#### What the exercise asks:
Could you output exactly the lines from the one containing "sobre Derecho Humanos en la cárcel de" through the end of the records below, and nothing more?

Information provided Start Marker

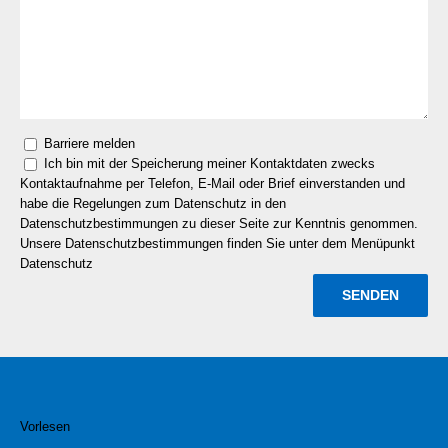
Barriere melden
Ich bin mit der Speicherung meiner Kontaktdaten zwecks
Kontaktaufnahme per Telefon, E-Mail oder Brief einverstanden und
habe die Regelungen zum Datenschutz in den
Datenschutzbestimmungen zu dieser Seite zur Kenntnis genommen.
Unsere Datenschutzbestimmungen finden Sie unter dem Menüpunkt
Datenschutz
Vorlesen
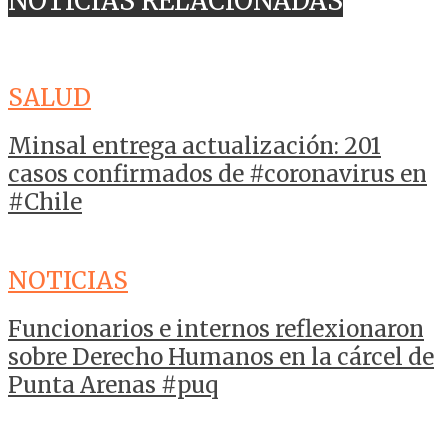
NOTICIAS RELACIONADAS
SALUD
Minsal entrega actualización: 201
casos confirmados de #coronavirus en
#Chile
NOTICIAS
Funcionarios e internos reflexionaron
sobre Derecho Humanos en la cárcel de
Punta Arenas #puq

Information provided End Marker

#### Written answer:
sobre Derecho Humanos en la cárcel de
Punta Arenas #puq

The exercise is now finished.